Miz: Bingo! Withholding economic support from Israel whenever it violates international law will end those violations pronto. It will be more effective at restoring American dignity and credibility than all the battleships, all the bombers, and all the Marines we have. When the Palestinians get the right to their own state in their own country—alongside the Israeli state—and every Muslim, Christian and Jew has a right to go to his own holy places anywhere in the world, the terrorists will lose 90 percent of their troops and most of their real grievances against the U.S. Oh, Junior, if we would just put some space between ourselves and Israel and treat it just like any other foreign country, I guarantee you that our "enemies" would suddenly dwindle to those we can understand and deal with—the ones funded by the Soviet Union.

Jr: All just as simple as that, Miz?

Miz: Almost. We'll still be up against anti-NATO crazies in Europe and lots of people with genuine grievances in Central and Latin America who have turned to Marxism. But we won't be dealing with desperate kids who have seen their families blown to smithereens. Even Khomeini will have lost half of his case for whipping up the Shiites against us. He can go on blaming us for propping up the Shah for 25 years too long, but he can't go on blaming us for denying Jerusalem to Muslim worshippers or sponsoring the expulsion of Muslims from the West Bank

Jr: And what about Israel, which has depended on us for nearly 40 years?

Miz: The reasonable Israelis will thank us, Junior, and that is a fact. They don't want to be led by crazies like Sharon, but he's the one who brings back the American bucks. Believe me, in the Middle East honesty really would be the best policy. If we stop making an exception of Israel when we talk about a world-wide war against terrorism, you'll see us start to win that war before the other side knows what hit them.

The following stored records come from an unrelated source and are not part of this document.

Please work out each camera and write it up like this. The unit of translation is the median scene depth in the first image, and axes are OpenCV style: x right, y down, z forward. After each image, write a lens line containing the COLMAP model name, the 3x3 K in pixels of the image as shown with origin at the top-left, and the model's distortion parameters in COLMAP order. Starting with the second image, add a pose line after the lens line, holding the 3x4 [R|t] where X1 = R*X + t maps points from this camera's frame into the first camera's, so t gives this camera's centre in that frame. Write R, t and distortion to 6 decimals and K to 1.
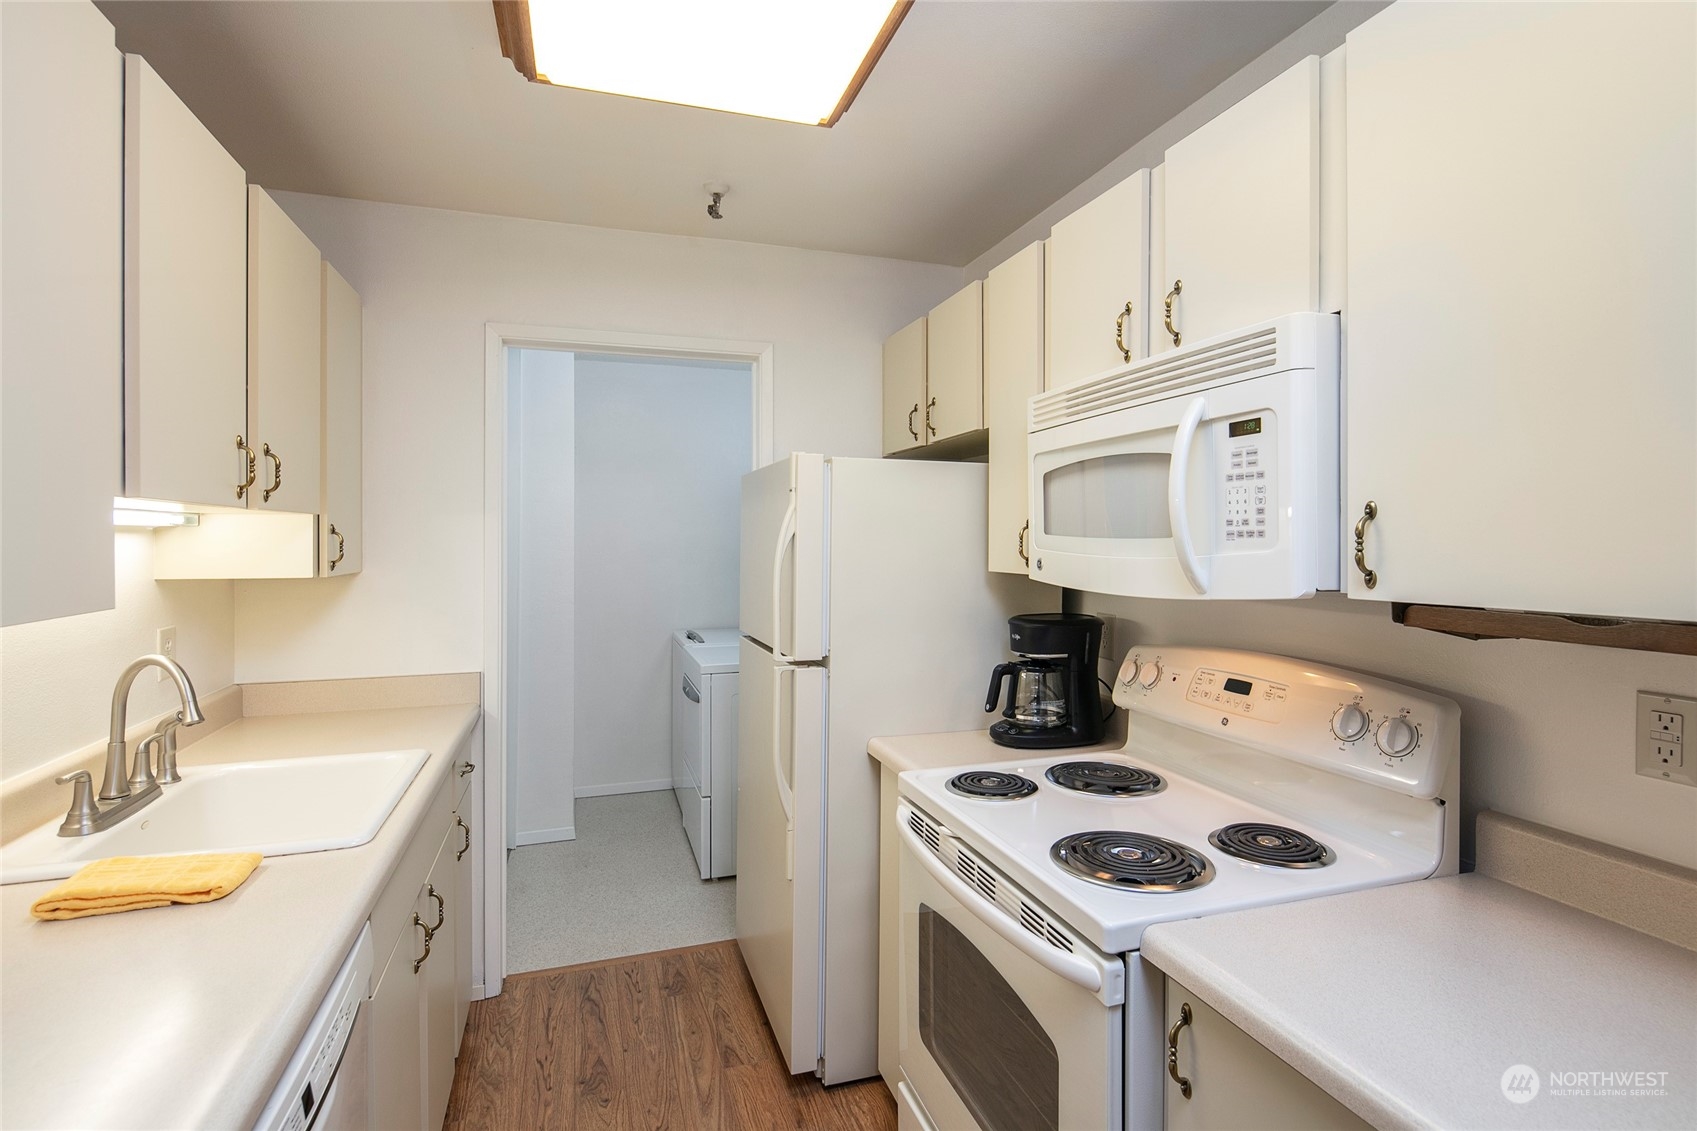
lens RADIAL K [[832.0, 0, 852.6], [0, 832.0, 556.6], [0, 0, 1]] dist [0.010814, -0.012195]
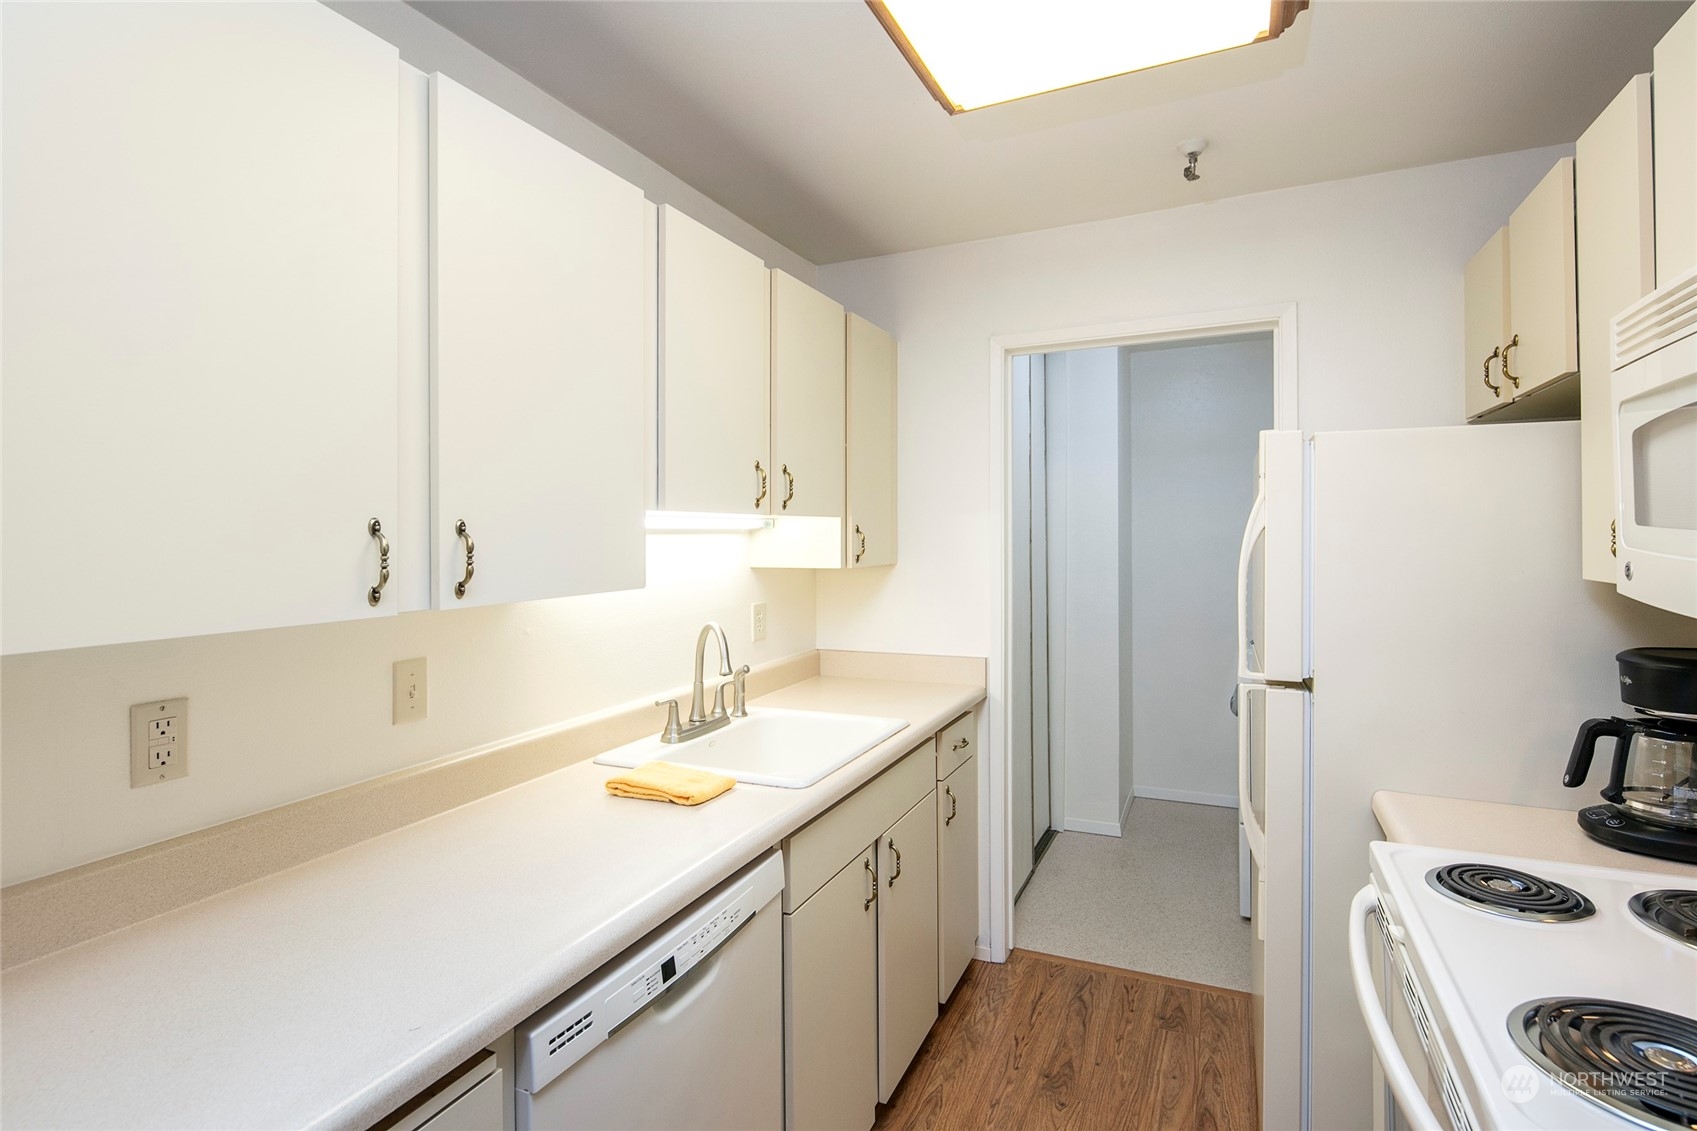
lens RADIAL K [[829.2, 0, 846.1], [0, 829.2, 535.5], [0, 0, 1]] dist [0.000736, -0.001686]
pose [[0.729612, -0.006400, -0.683832, 0.193812], [-0.005126, 0.999877, -0.014827, -0.005006], [0.683843, 0.014323, 0.729489, 0.099994]]
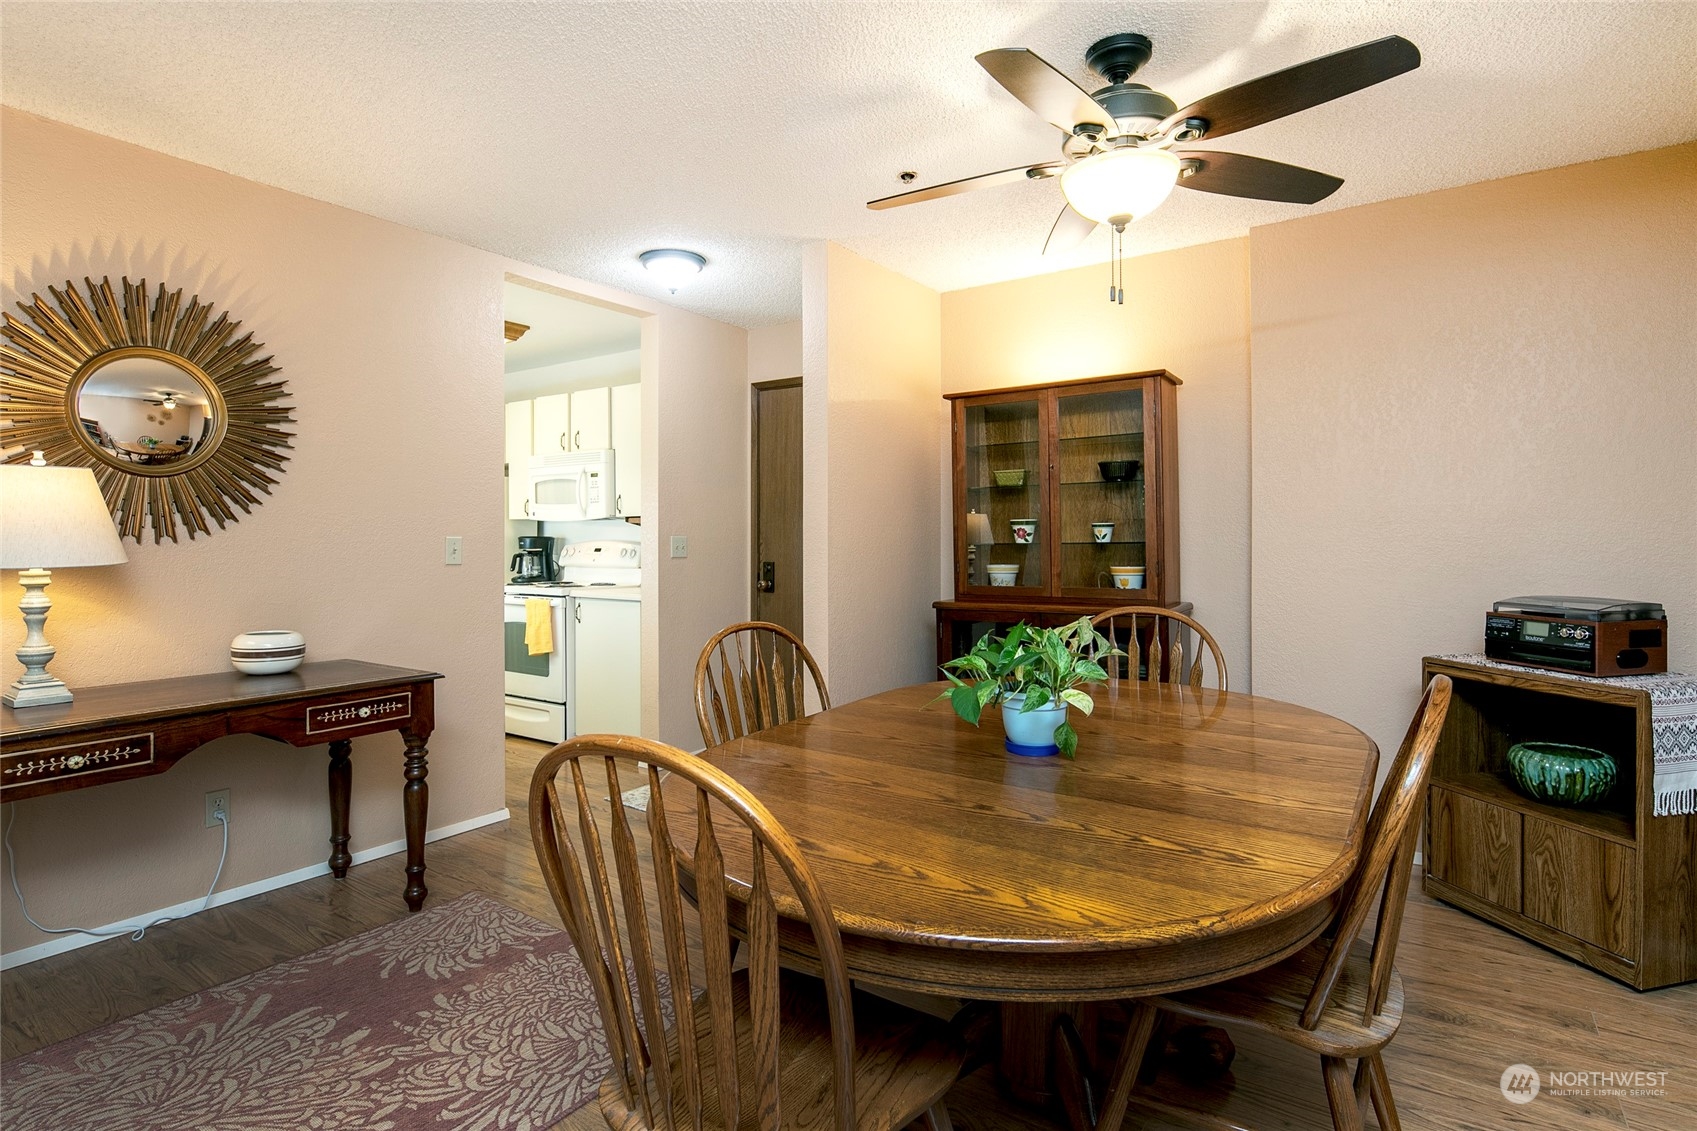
lens RADIAL K [[832.0, 0, 852.6], [0, 832.0, 556.6], [0, 0, 1]] dist [0.010814, -0.012195]
pose [[0.782088, -0.004421, 0.623152, -0.634422], [0.009914, 0.999937, -0.005348, 0.161879], [-0.623089, 0.010361, 0.782082, -1.737880]]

Jr: If it's that simple, how come Republican leaders like Jack Kemp in the House or Democratic leaders like Teddy Kennedy in the Senate go on protecting Israel from the State Department, the Pentagon, or the President when we try to apply economic pressure?

Miz: They are absolutely obsessed by their pursuit of the Presidency. The word is out that the Israel lobby is one of the richest and by far the best organized lobby in the U.S. The Congressmen believe that if you support it, it provides big bucks at election time, and if you oppose it, it subsidizes a candidate to beat you. The lobby brags openly that it got Findley in 1980, got McCloskey in 1982, got Percy in 1984, and will get Mathias in 1986. No one wants to find out personally whether or not it's true that, if you want to be President, or just stay in Congress, you don't mess up with the Jewish lobby or Israel's friends in the media.

Jr: You actually are trying to tell me that Kennedy and Kemp would sell out their country's best interests and get our soldiers, diplomats, businessmen and even tourists killed for some press puffs and some lousy campaign contributions.?

Miz: Oh, of course they psych themselves up with all that "Israel is a strategic asset" stuff that any lieutenant in the reserves can tell you is the exact reverse of the truth. And then, when the lobby rings the bell, they come running for their supper like a pack of Pavlovian pigs.

Jr: You mean Pavlovian rats.

Miz: I guess you're right, Junior. They really are a pack of rats. We ought to take them out—of Congress, that is.

Jr: I didn't call them rats, Miz. Stop putting words in my mouth! Can't we go outside now? I need some air.

Miz: Okay. Hey, gang, I'm leaving now. I've decided the best way to deal with the Middle East is to take out Junior!

—Richard Curtiss

Richard Curtiss was Chief Inspector of the U.S. Information Agency when he retired in 1980 after 31 years of service with the US Army, Department of State, and U.S.I.A.